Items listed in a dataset

□ □ □ □ □

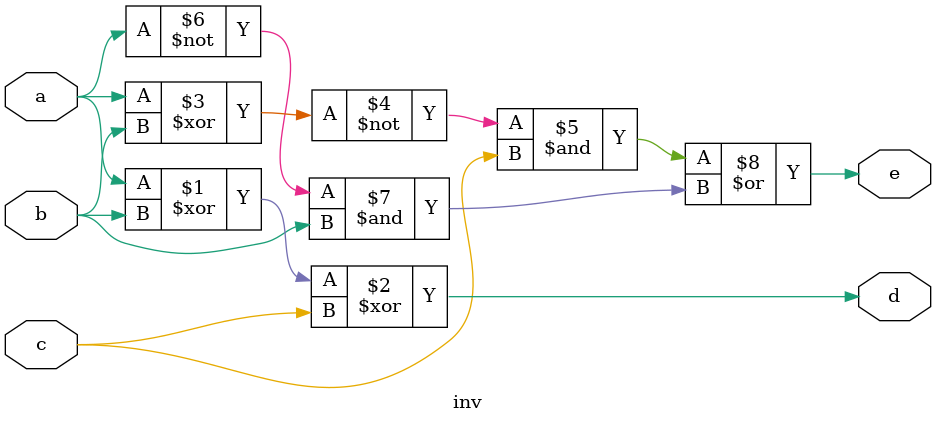
<source format=v>
`timescale 1ns / 1ps


module inv(
    input a, b, c,
    output d, e
    );
    assign d = a^b^c;
    assign e = ((~(a^b))&c) | ((~a)&b);
endmodule

</source>
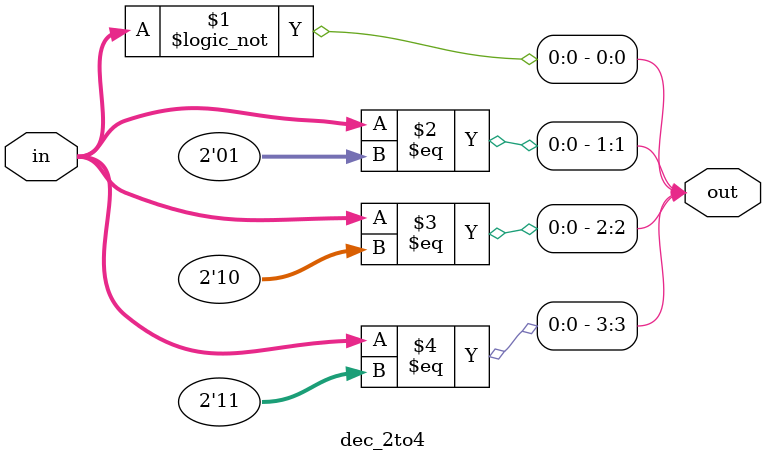
<source format=v>
module dec_2to4 (
    input  wire [1:0] in,
    output wire [3:0] out
);

    assign out[0] = in == 2'b00;
    assign out[1] = in == 2'b01;
    assign out[2] = in == 2'b10;
    assign out[3] = in == 2'b11;

endmodule
</source>
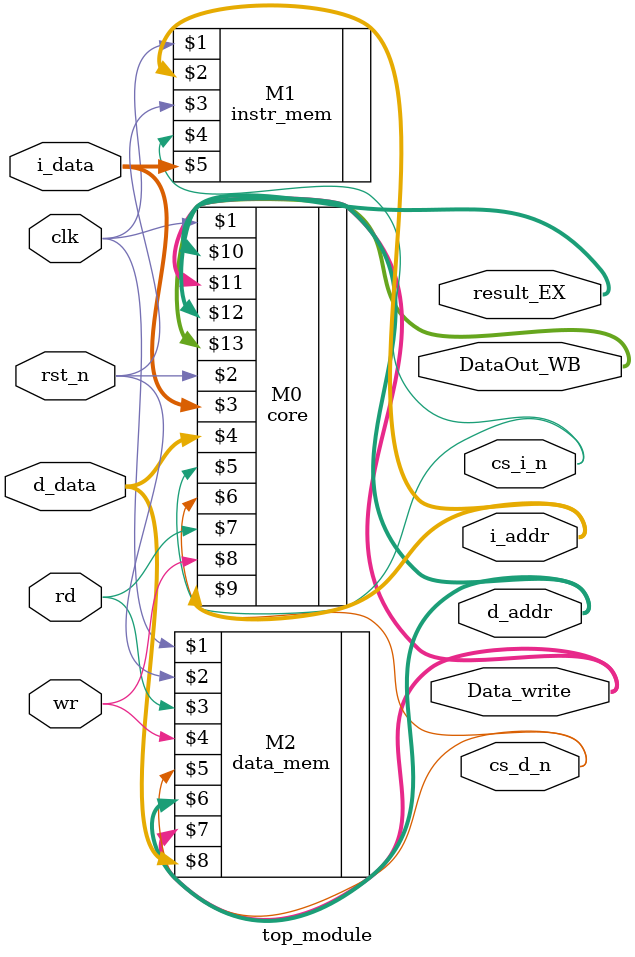
<source format=v>

module top_module(
input wire clk,
input wire rst_n,
input wire [31:0] i_data,
input wire [31:0] d_data,
input wire rd,
input wire wr,
output wire cs_i_n,
output wire cs_d_n,
output wire [31:0] i_addr,
output wire [31:0] result_EX,
output wire [31:0] DataOut_WB,
output wire [31:0] d_addr,
output wire [31:0] Data_write
);

//wire [31:0] i_data;
//wire [31:0] d_data;
//wire cs_i_n;
//wire cs_d_n;
//wire rd;
//wire wr;
//wire [31:0] i_addr,
//wire [31:0] d_addr;
//wire [31:0] Data_write;

core M0(
clk,
rst_n,
i_data,
d_data,
cs_i_n,
cs_d_n,
rd,
wr,
i_addr,
d_addr,
Data_write,
result_EX,
DataOut_WB
);

instr_mem M1(
clk,
i_addr,
rst_n,
cs_i_n,
i_data
);

data_mem M2(
clk,
rst_n,
rd,
wr,
cs_d_n,
d_addr,
Data_write,
d_data
);

endmodule
</source>
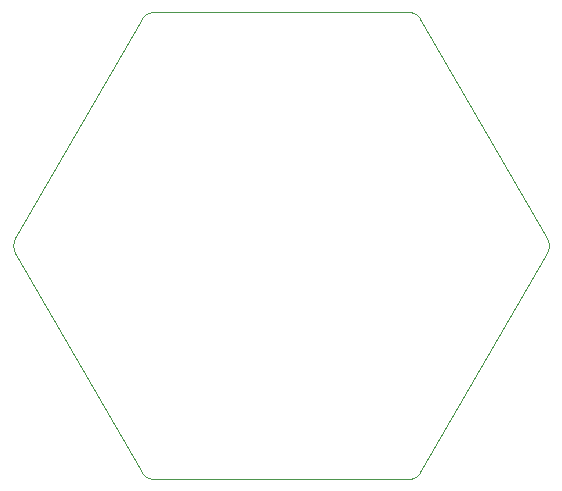
<source format=gbp>
G75*
G70*
%OFA0B0*%
%FSLAX24Y24*%
%IPPOS*%
%LPD*%
%AMOC8*
5,1,8,0,0,1.08239X$1,22.5*
%
%ADD10C,0.0000*%
D10*
X004378Y000350D02*
X000167Y007644D01*
X000147Y007683D01*
X000130Y007723D01*
X000117Y007765D01*
X000108Y007807D01*
X000102Y007850D01*
X000100Y007894D01*
X000102Y007938D01*
X000108Y007981D01*
X000117Y008023D01*
X000130Y008065D01*
X000147Y008105D01*
X000167Y008144D01*
X004378Y015438D01*
X004401Y015475D01*
X004428Y015509D01*
X004457Y015542D01*
X004490Y015571D01*
X004524Y015598D01*
X004561Y015621D01*
X004600Y015641D01*
X004640Y015658D01*
X004682Y015671D01*
X004724Y015680D01*
X004767Y015686D01*
X004811Y015688D01*
X013234Y015688D01*
X013667Y015438D02*
X017878Y008144D01*
X017898Y008105D01*
X017915Y008065D01*
X017928Y008023D01*
X017937Y007981D01*
X017943Y007938D01*
X017945Y007894D01*
X017943Y007850D01*
X017937Y007807D01*
X017928Y007765D01*
X017915Y007723D01*
X017898Y007683D01*
X017878Y007644D01*
X013667Y000350D01*
X013234Y000100D02*
X004811Y000100D01*
X004767Y000102D01*
X004724Y000108D01*
X004682Y000117D01*
X004640Y000130D01*
X004600Y000147D01*
X004561Y000167D01*
X004524Y000190D01*
X004490Y000217D01*
X004457Y000246D01*
X004428Y000279D01*
X004401Y000313D01*
X004378Y000350D01*
X013234Y000100D02*
X013278Y000102D01*
X013321Y000108D01*
X013363Y000117D01*
X013405Y000130D01*
X013445Y000147D01*
X013484Y000167D01*
X013521Y000190D01*
X013555Y000217D01*
X013588Y000246D01*
X013617Y000279D01*
X013644Y000313D01*
X013667Y000350D01*
X013667Y015438D02*
X013644Y015475D01*
X013617Y015509D01*
X013588Y015542D01*
X013555Y015571D01*
X013521Y015598D01*
X013484Y015621D01*
X013445Y015641D01*
X013405Y015658D01*
X013363Y015671D01*
X013321Y015680D01*
X013278Y015686D01*
X013234Y015688D01*
M02*

</source>
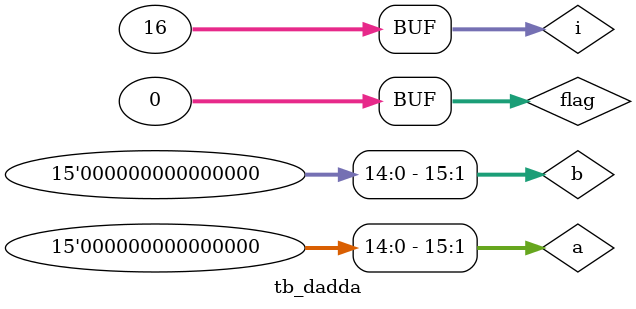
<source format=v>
module tb_dadda;
reg [15:0] a,b;
wire [31:0] result;
reg [31:0] glden_ref;
daddamul dut(a,b,result);
integer seed,i;
integer flag=0;
initial 
begin

for(i=0;i<=15;i=i+1)
begin
a=$random;
b=$random;
glden_ref=a*b;
$monitor("At time %d , a is %d , b is %d, result is %d ",$time,a,b,result);
#5 if(glden_ref!=result) 
		flag=flag+1;
#5;
end


end
endmodule 





</source>
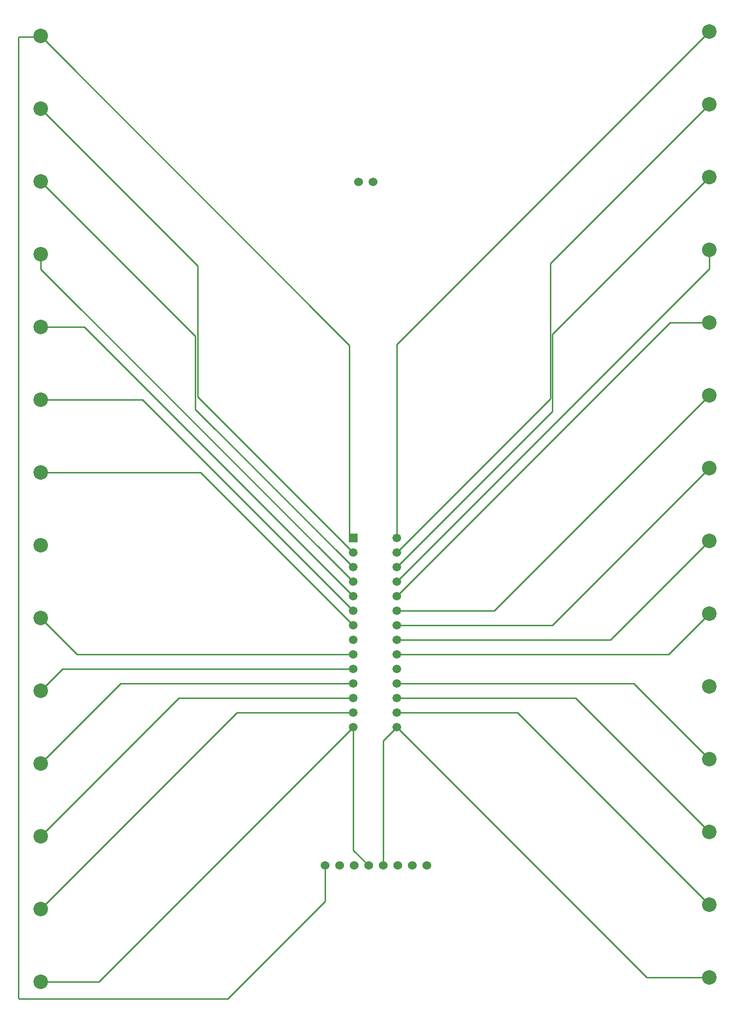
<source format=gbl>
G04*
G04 #@! TF.GenerationSoftware,Altium Limited,Altium Designer,25.0.2 (28)*
G04*
G04 Layer_Physical_Order=2*
G04 Layer_Color=16711680*
%FSLAX44Y44*%
%MOMM*%
G71*
G04*
G04 #@! TF.SameCoordinates,EC309722-8CFF-44E8-99F7-827B0D8F2BFB*
G04*
G04*
G04 #@! TF.FilePolarity,Positive*
G04*
G01*
G75*
%ADD12C,0.2540*%
%ADD20C,1.4986*%
%ADD21R,1.4986X1.4986*%
%ADD23C,1.5240*%
%ADD24C,2.5400*%
D12*
X228818Y1710690D02*
X265430D01*
X227330Y1709202D02*
X228818Y1710690D01*
Y31532D02*
X593090D01*
X227330Y33020D02*
X228818Y31532D01*
X227330Y33020D02*
Y1709202D01*
X864870Y264160D02*
Y481795D01*
X888732Y505657D01*
X812532Y291098D02*
X839470Y264160D01*
X812532Y291098D02*
Y505657D01*
X763270Y201712D02*
Y264160D01*
X593090Y31532D02*
X763270Y201712D01*
X888732Y505657D02*
X1325809Y68580D01*
X265430Y1710690D02*
X266700Y1711960D01*
X806309Y1172351D01*
Y842080D02*
Y1172351D01*
Y842080D02*
X811459Y836930D01*
X811530D01*
X812532Y835928D01*
Y835857D02*
Y835928D01*
X609797Y531057D02*
X811727D01*
X266700Y187960D02*
X609797Y531057D01*
X1157745Y1315479D02*
X1434846Y1592580D01*
X888732Y810457D02*
X1157745Y1079470D01*
Y1315479D01*
X888732Y1173466D02*
X1434846Y1719580D01*
X888732Y835857D02*
Y1173466D01*
X1160793Y1057118D02*
Y1191527D01*
X1434846Y1465580D01*
X888732Y785057D02*
X1160793Y1057118D01*
X888732Y759657D02*
X1434846Y1305771D01*
Y1338580D01*
X1366055Y1211580D02*
X1434846D01*
X888732Y734257D02*
X1366055Y1211580D01*
X888732Y734257D02*
Y735294D01*
Y708857D02*
X1059123D01*
X1434846Y1084580D01*
X888732Y683457D02*
X1160723D01*
X1434846Y957580D01*
X888732Y658057D02*
X1262323D01*
X1434846Y830580D01*
X1363923Y632657D02*
X1434846Y703580D01*
X888732Y632657D02*
X1363923D01*
X888732Y581857D02*
X1302569D01*
X1434846Y449580D01*
X888732Y556457D02*
X1200969D01*
X1434846Y322580D01*
X888732Y531057D02*
X1099369D01*
X1325809Y68580D02*
X1434846D01*
X1099369Y531057D02*
X1434846Y195580D01*
X889000Y711200D02*
X891075D01*
X888732Y710932D02*
X889000Y711200D01*
X888732Y708857D02*
Y710932D01*
X266700Y314960D02*
X508197Y556457D01*
X266700Y441960D02*
X406597Y581857D01*
X508197Y556457D02*
X812532D01*
X406597Y581857D02*
X812532D01*
X266700Y568960D02*
X304997Y607257D01*
X266700Y695960D02*
X330003Y632657D01*
X304997Y607257D02*
X812532D01*
X330003Y632657D02*
X812532D01*
X540612Y1082377D02*
Y1311048D01*
X266700Y1457960D02*
X536802Y1187858D01*
Y1060787D02*
Y1187858D01*
X444429Y1076960D02*
X812532Y708857D01*
X546029Y949960D02*
X812532Y683457D01*
X540612Y1082377D02*
X812532Y810457D01*
X536802Y1060787D02*
X812532Y785057D01*
X266700Y60960D02*
X367835D01*
X812532Y505657D01*
X342829Y1203960D02*
X812532Y734257D01*
X266700Y1305489D02*
X812532Y759657D01*
X266700Y1076960D02*
X444429D01*
X266700Y949960D02*
X546029D01*
X266700Y1203960D02*
X342829D01*
X266700Y1584960D02*
X540612Y1311048D01*
X266700Y1305489D02*
Y1330960D01*
D20*
X888732Y835857D02*
D03*
Y810457D02*
D03*
Y785057D02*
D03*
Y759657D02*
D03*
Y734257D02*
D03*
Y708857D02*
D03*
Y683457D02*
D03*
Y658057D02*
D03*
Y632657D02*
D03*
Y607257D02*
D03*
Y581857D02*
D03*
Y556457D02*
D03*
Y531057D02*
D03*
Y505657D02*
D03*
X812532D02*
D03*
Y531057D02*
D03*
Y556457D02*
D03*
Y581857D02*
D03*
Y607257D02*
D03*
Y632657D02*
D03*
Y658057D02*
D03*
Y683457D02*
D03*
Y708857D02*
D03*
Y734257D02*
D03*
Y759657D02*
D03*
Y785057D02*
D03*
Y810457D02*
D03*
D21*
Y835857D02*
D03*
D23*
X821743Y1457482D02*
D03*
X847143D02*
D03*
X763270Y264160D02*
D03*
X788670D02*
D03*
X814070D02*
D03*
X839470D02*
D03*
X864870D02*
D03*
X890270D02*
D03*
X915670D02*
D03*
X941070D02*
D03*
D24*
X266700Y949960D02*
D03*
Y1076960D02*
D03*
Y1203960D02*
D03*
Y1330960D02*
D03*
Y1457960D02*
D03*
Y1584960D02*
D03*
Y1711960D02*
D03*
Y60960D02*
D03*
Y187960D02*
D03*
Y314960D02*
D03*
Y441960D02*
D03*
Y568960D02*
D03*
Y695960D02*
D03*
Y822960D02*
D03*
X1434846Y830580D02*
D03*
Y703580D02*
D03*
Y576580D02*
D03*
Y449580D02*
D03*
Y322580D02*
D03*
Y195580D02*
D03*
Y68580D02*
D03*
Y1719580D02*
D03*
Y1592580D02*
D03*
Y1465580D02*
D03*
Y1338580D02*
D03*
Y1211580D02*
D03*
Y1084580D02*
D03*
Y957580D02*
D03*
M02*

</source>
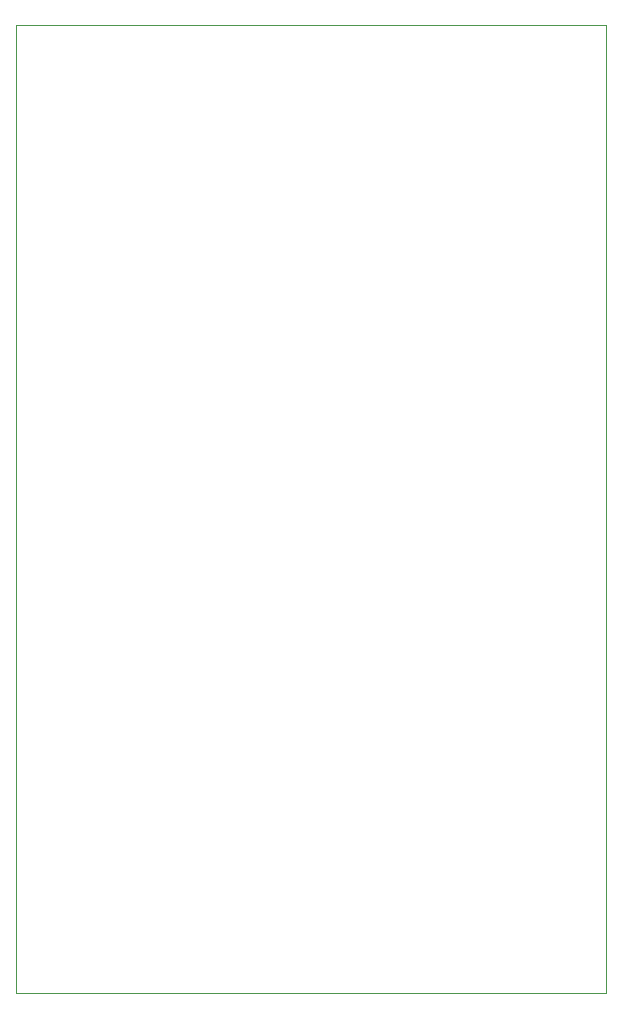
<source format=gbr>
G04 #@! TF.GenerationSoftware,KiCad,Pcbnew,(5.1.9)-1*
G04 #@! TF.CreationDate,2022-01-10T11:00:18-07:00*
G04 #@! TF.ProjectId,RP2040_minimal,52503230-3430-45f6-9d69-6e696d616c2e,REV1*
G04 #@! TF.SameCoordinates,Original*
G04 #@! TF.FileFunction,Legend,Bot*
G04 #@! TF.FilePolarity,Positive*
%FSLAX46Y46*%
G04 Gerber Fmt 4.6, Leading zero omitted, Abs format (unit mm)*
G04 Created by KiCad (PCBNEW (5.1.9)-1) date 2022-01-10 11:00:18*
%MOMM*%
%LPD*%
G01*
G04 APERTURE LIST*
%ADD10C,0.120000*%
G04 APERTURE END LIST*
D10*
X-89410000Y89000000D02*
X-89410000Y7000000D01*
X-39410000Y89000000D02*
X-39410000Y7000000D01*
X-89410000Y7000000D02*
X-39410000Y7000000D01*
X-89410000Y89000000D02*
X-39410000Y89000000D01*
M02*

</source>
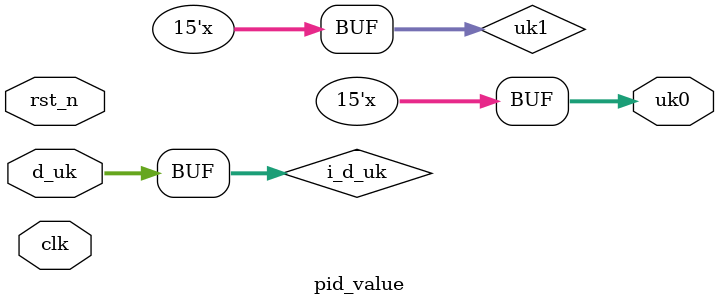
<source format=v>
module pid_value (
	//system signals
	 input clk,                   // clock signal
	 input rst_n,                 // reset signal, active low
	 input [14:0] d_uk,           // pid increment
	 output reg signed [14:0] uk0 // pid output value
);

reg signed [14:0] i_d_uk;
reg signed [14:0] uk1 = 15'd0;   // the value of u(k-1) at the previous moment

always @(*)
begin
 i_d_uk = d_uk;
end
 
always @ (d_uk) begin
 uk0 = uk1 + i_d_uk;         // calculate pid output value
 uk1 = uk0;                  // Register the value of u(k-1) at the previous moment    
end
 
endmodule
</source>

□ □ □ □ □

### Your assignment
Above, find the line with "X508197Y556457D01*"; copy it and every line down to the line with "G04 #@! TF.FileFunction,Legend,Bot*", exactly and both included, but no pictures.

### Answer to this exercise
X508197Y556457D01*
X266700Y441960D02*
X406597Y581857D01*
X508197Y556457D02*
X812532D01*
X406597Y581857D02*
X812532D01*
X266700Y568960D02*
X304997Y607257D01*
X266700Y695960D02*
X330003Y632657D01*
X304997Y607257D02*
X812532D01*
X330003Y632657D02*
X812532D01*
X540612Y1082377D02*
Y1311048D01*
X266700Y1457960D02*
X536802Y1187858D01*
Y1060787D02*
Y1187858D01*
X444429Y1076960D02*
X812532Y708857D01*
X546029Y949960D02*
X812532Y683457D01*
X540612Y1082377D02*
X812532Y810457D01*
X536802Y1060787D02*
X812532Y785057D01*
X266700Y60960D02*
X367835D01*
X812532Y505657D01*
X342829Y1203960D02*
X812532Y734257D01*
X266700Y1305489D02*
X812532Y759657D01*
X266700Y1076960D02*
X444429D01*
X266700Y949960D02*
X546029D01*
X266700Y1203960D02*
X342829D01*
X266700Y1584960D02*
X540612Y1311048D01*
X266700Y1305489D02*
Y1330960D01*
D20*
X888732Y835857D02*
D03*
Y810457D02*
D03*
Y785057D02*
D03*
Y759657D02*
D03*
Y734257D02*
D03*
Y708857D02*
D03*
Y683457D02*
D03*
Y658057D02*
D03*
Y632657D02*
D03*
Y607257D02*
D03*
Y581857D02*
D03*
Y556457D02*
D03*
Y531057D02*
D03*
Y505657D02*
D03*
X812532D02*
D03*
Y531057D02*
D03*
Y556457D02*
D03*
Y581857D02*
D03*
Y607257D02*
D03*
Y632657D02*
D03*
Y658057D02*
D03*
Y683457D02*
D03*
Y708857D02*
D03*
Y734257D02*
D03*
Y759657D02*
D03*
Y785057D02*
D03*
Y810457D02*
D03*
D21*
Y835857D02*
D03*
D23*
X821743Y1457482D02*
D03*
X847143D02*
D03*
X763270Y264160D02*
D03*
X788670D02*
D03*
X814070D02*
D03*
X839470D02*
D03*
X864870D02*
D03*
X890270D02*
D03*
X915670D02*
D03*
X941070D02*
D03*
D24*
X266700Y949960D02*
D03*
Y1076960D02*
D03*
Y1203960D02*
D03*
Y1330960D02*
D03*
Y1457960D02*
D03*
Y1584960D02*
D03*
Y1711960D02*
D03*
Y60960D02*
D03*
Y187960D02*
D03*
Y314960D02*
D03*
Y441960D02*
D03*
Y568960D02*
D03*
Y695960D02*
D03*
Y822960D02*
D03*
X1434846Y830580D02*
D03*
Y703580D02*
D03*
Y576580D02*
D03*
Y449580D02*
D03*
Y322580D02*
D03*
Y195580D02*
D03*
Y68580D02*
D03*
Y1719580D02*
D03*
Y1592580D02*
D03*
Y1465580D02*
D03*
Y1338580D02*
D03*
Y1211580D02*
D03*
Y1084580D02*
D03*
Y957580D02*
D03*
M02*

</source>
<source format=gbr>
G04 #@! TF.GenerationSoftware,KiCad,Pcbnew,(5.1.9)-1*
G04 #@! TF.CreationDate,2022-01-10T11:00:18-07:00*
G04 #@! TF.ProjectId,RP2040_minimal,52503230-3430-45f6-9d69-6e696d616c2e,REV1*
G04 #@! TF.SameCoordinates,Original*
G04 #@! TF.FileFunction,Legend,Bot*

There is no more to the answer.